While some states may have highest pay bands, but some states are more suitable for people who are the average pay band as they will have many options when they switch the jobs. For example,the state of Rhode Island has wider range of pay compared to Illinois but for an average earning person, Illinois has many job oppportunities to pursue at the same pay band compared to Rhode Island.

# Using number of observation per group
filtered_data2 <- data%>%filter(State %in% c(" NY", " CA", " WA"," IL", " TX", " GA", " NH", " NC"," WY"," RI"))

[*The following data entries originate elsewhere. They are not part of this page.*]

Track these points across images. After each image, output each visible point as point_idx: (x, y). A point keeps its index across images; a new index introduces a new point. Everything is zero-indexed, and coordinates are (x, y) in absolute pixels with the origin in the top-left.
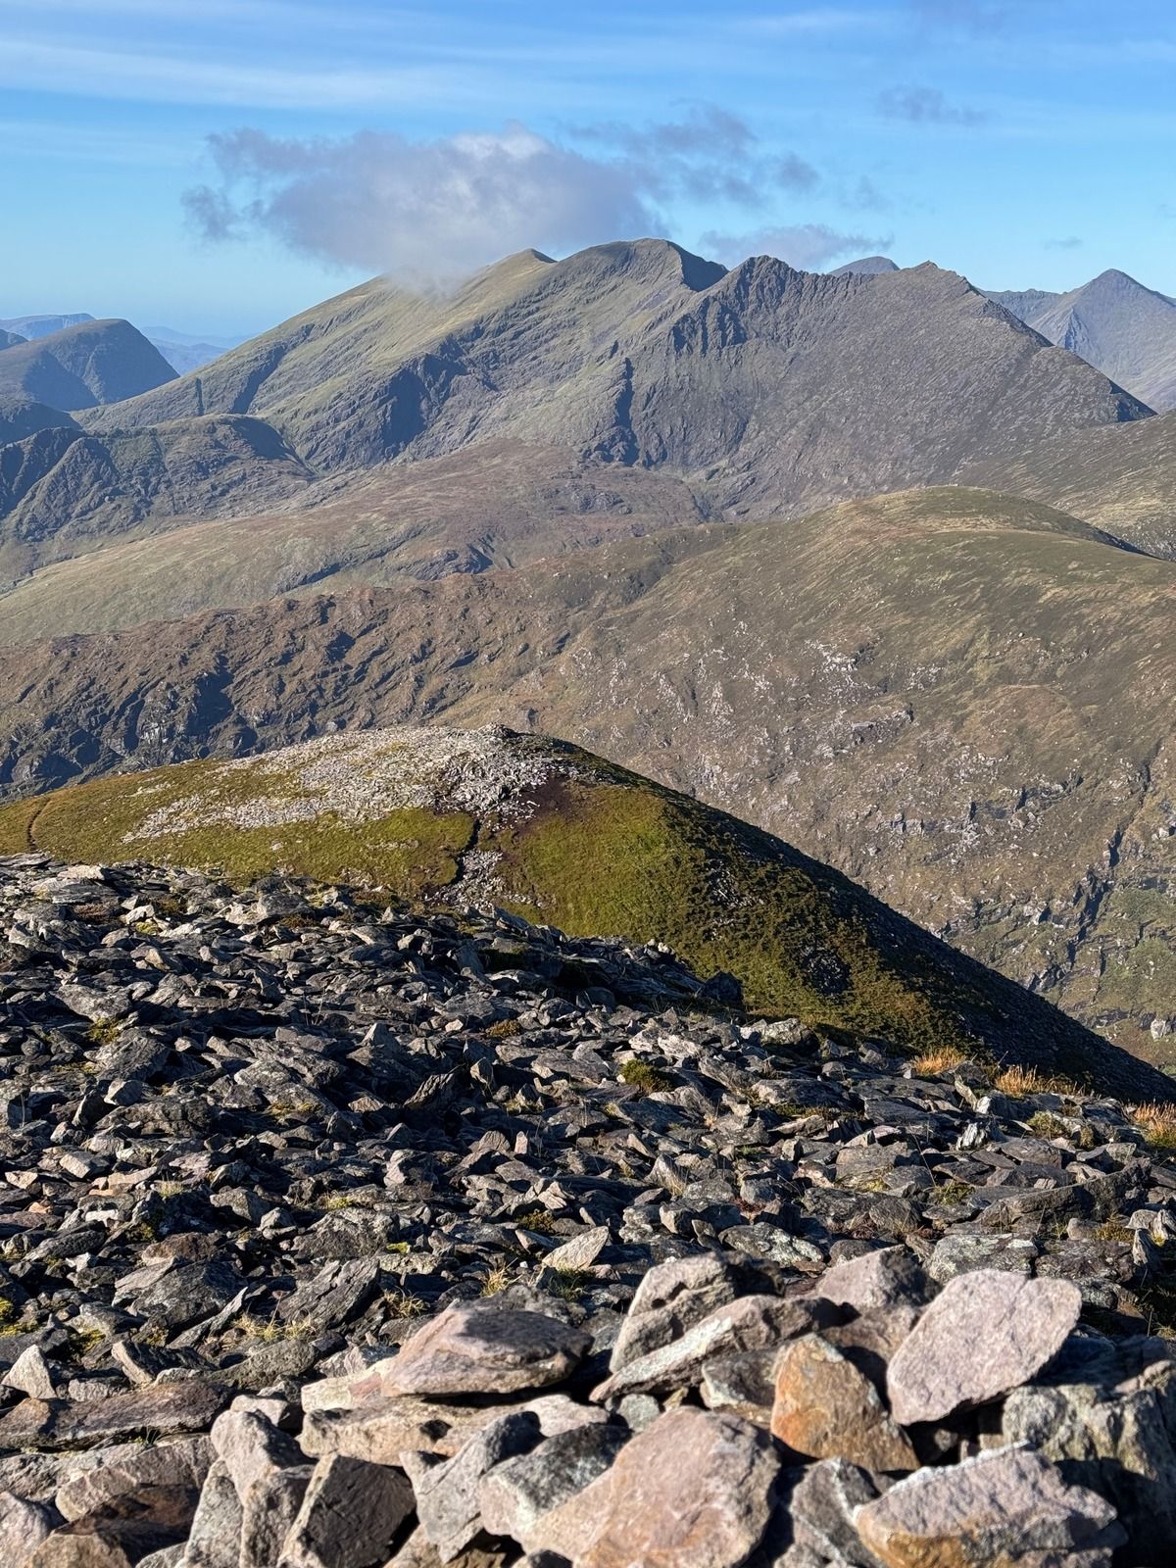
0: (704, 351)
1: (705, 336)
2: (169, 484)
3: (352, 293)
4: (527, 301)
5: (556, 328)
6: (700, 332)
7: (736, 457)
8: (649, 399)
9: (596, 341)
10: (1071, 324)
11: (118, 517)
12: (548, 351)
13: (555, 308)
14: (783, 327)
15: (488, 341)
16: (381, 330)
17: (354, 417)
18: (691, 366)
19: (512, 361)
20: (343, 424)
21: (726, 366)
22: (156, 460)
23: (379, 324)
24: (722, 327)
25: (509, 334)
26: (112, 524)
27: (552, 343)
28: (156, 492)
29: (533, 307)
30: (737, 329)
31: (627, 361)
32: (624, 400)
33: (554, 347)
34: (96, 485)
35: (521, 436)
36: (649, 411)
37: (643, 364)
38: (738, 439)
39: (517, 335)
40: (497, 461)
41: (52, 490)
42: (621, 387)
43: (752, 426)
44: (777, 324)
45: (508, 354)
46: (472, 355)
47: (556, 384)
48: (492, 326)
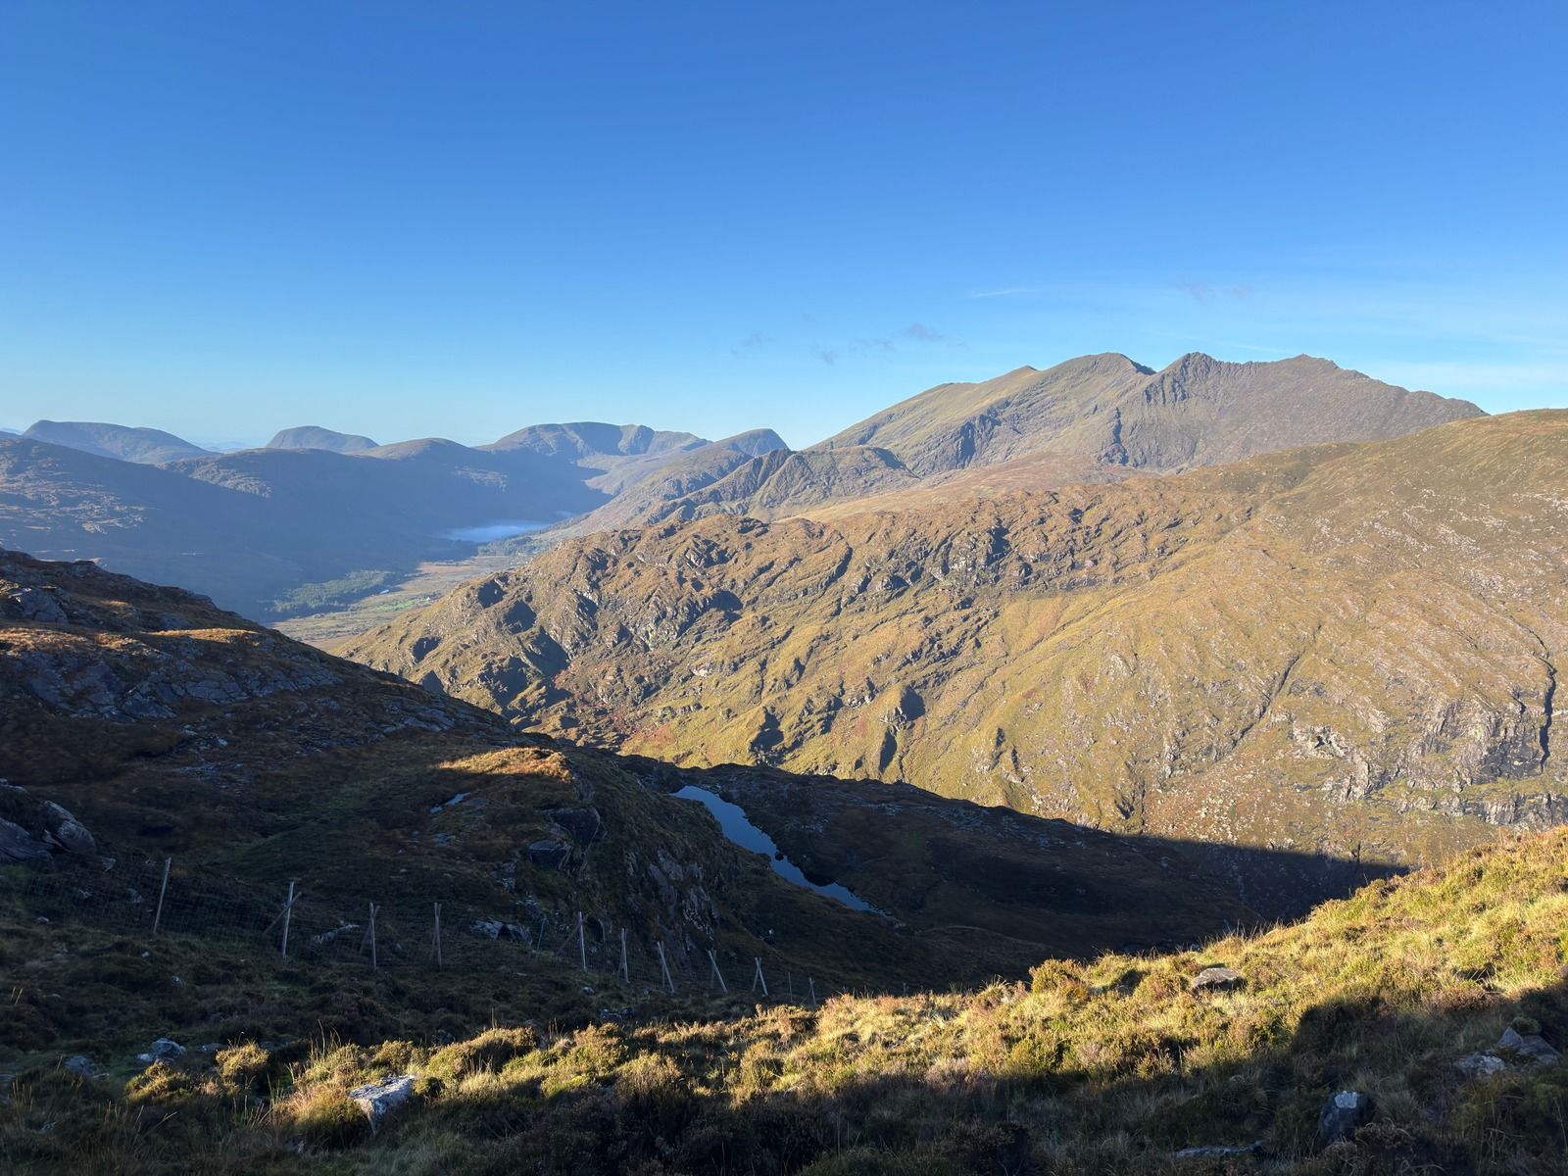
0: (1164, 404)
1: (1164, 395)
2: (841, 480)
3: (913, 399)
4: (1036, 387)
5: (1054, 401)
6: (1161, 394)
7: (1193, 462)
8: (1133, 429)
9: (1082, 406)
11: (815, 496)
12: (1051, 413)
13: (1053, 390)
14: (1211, 392)
15: (1014, 408)
16: (938, 411)
17: (940, 447)
18: (1157, 412)
19: (1028, 419)
20: (933, 452)
21: (1179, 412)
22: (833, 467)
23: (935, 410)
24: (1174, 390)
25: (1026, 404)
26: (812, 499)
27: (1052, 409)
28: (834, 484)
29: (1040, 390)
30: (1183, 391)
31: (1117, 410)
32: (1118, 429)
33: (1054, 411)
34: (802, 479)
35: (1053, 450)
36: (1134, 436)
37: (1127, 410)
38: (1193, 452)
39: (1031, 405)
40: (1043, 462)
41: (778, 482)
42: (1115, 423)
43: (1201, 444)
44: (1207, 390)
45: (1026, 415)
46: (1004, 416)
47: (1058, 430)
48: (1016, 400)
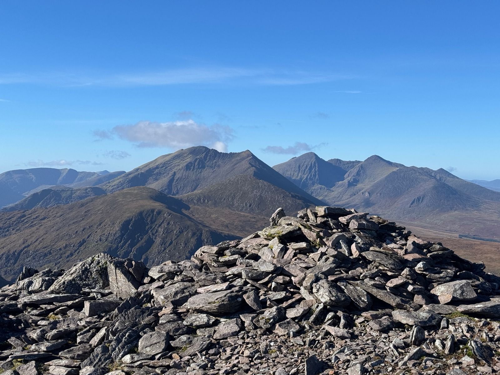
0: (193, 170)
1: (194, 167)
4: (169, 161)
8: (177, 180)
10: (359, 169)
13: (176, 162)
14: (214, 164)
15: (159, 169)
18: (189, 173)
21: (197, 173)
22: (70, 196)
24: (199, 164)
25: (164, 168)
29: (171, 162)
30: (203, 165)
31: (175, 172)
34: (54, 202)
36: (176, 183)
37: (178, 173)
38: (195, 189)
39: (166, 168)
41: (43, 203)
42: (172, 178)
44: (212, 164)
45: (163, 172)
46: (154, 173)
48: (161, 166)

func <- function(x) sprintf("%d", x)
plot <- filtered_data2 %>% na.omit() %>% ggplot(aes(x = State, y = totalyearlycompensation)) +
       stat_boxplot(geom = "errorbar", # Boxplot with error bars 
                    width = 0.2) +
       geom_boxplot(fill = 'red', colour = "blue", # Colors
                    alpha = 0.9, outlier.colour = "red") +
       scale_y_continuous(name = "Total Pay", labels = func) +  # Continuous variable label
       scale_x_discrete(name = "Work Location") +      # Group label
       ggtitle("Boxplot by Work Location") + # Plot title
       theme(axis.line = element_line(colour = "black", # Theme customization
                                      size = 0.25), axis.text.y = element_text(size = 8 ))
plot

Racial discrimination

Companies try their best to not discriminate anybody in any way. But some races have lesser representation in our respondants list. We can clearly see this dataset is skewed towards Asian and White races compared to others.

#ggplot(data, aes(x = Race, y= totalyearlycompensation)) + geom_bar() + ggtitle("Racial Distribution vs Pay")

ggplot(data, aes(x = Race, y = totalyearlycompensation)) +
  geom_point(size = 2)  +
  labs(title = "Total Compensation vs Race",
       x = "Race",
       y = "Yearly Compensation")

CONCLUSION

With all the analysis above, we can answer the following questions-

  1. The respondents are from different education backgrounds but the distribution is skewed towards peple who are atleast graduates. They make 99% of the participants, given its higher population (shown in excel sheet).

  2. There is a huge gender gap that can be noticed. While it can be concluded that there is only one female for every 4 males in the data that has job in our interested domain. It can also be noticed that men tend to pursue higher education more tham female.

  3. We see that there is a clear correlation between Education level (completed degree) vs job compensation. In every salary band such a trend is varying. Salary bands above 250k USD value individual accomplishments over educational degree.

  4. The average total compensation changes with every year. In fact it reduced from the year 2020 to 2021.

  5. There are definately preferred companies in terms of pay band.

  6. Some roles in the tech industry are very popular compared to others like Data Scientist, Software Development Engineer, Hardware engineer etc.

  7. Dec, Jan, Feb are more favorable for getting a higher package than other months of the year.

  8. Quarter 1 gives an individual more chances of callbacks for interviews over other quarters.

  9. Some states in the US are better for average earning people and some other states are better for people who earn way above the average pay bands.

  10. The dataset I have picked is skewed towards some human races(Asians, White) over others(Hispanic)

Reflection

Since it is my first project in R, I learned that working with a data set involves taking raw data, cleaning it, then visualizing and interpreting different relationships. I focused on the variables that I was most intrigued by. Eg: I was curious about how gender/degrees influence jobs and compensation. What paths or roles do Data Science enthusiasts from different education backgrounds prefer? Which states are currently paying high? For somebody would I advise to pursue a masters degree in order to get a high salary? I’ve enjoyed learning the process for exploratory data analysis and visualization.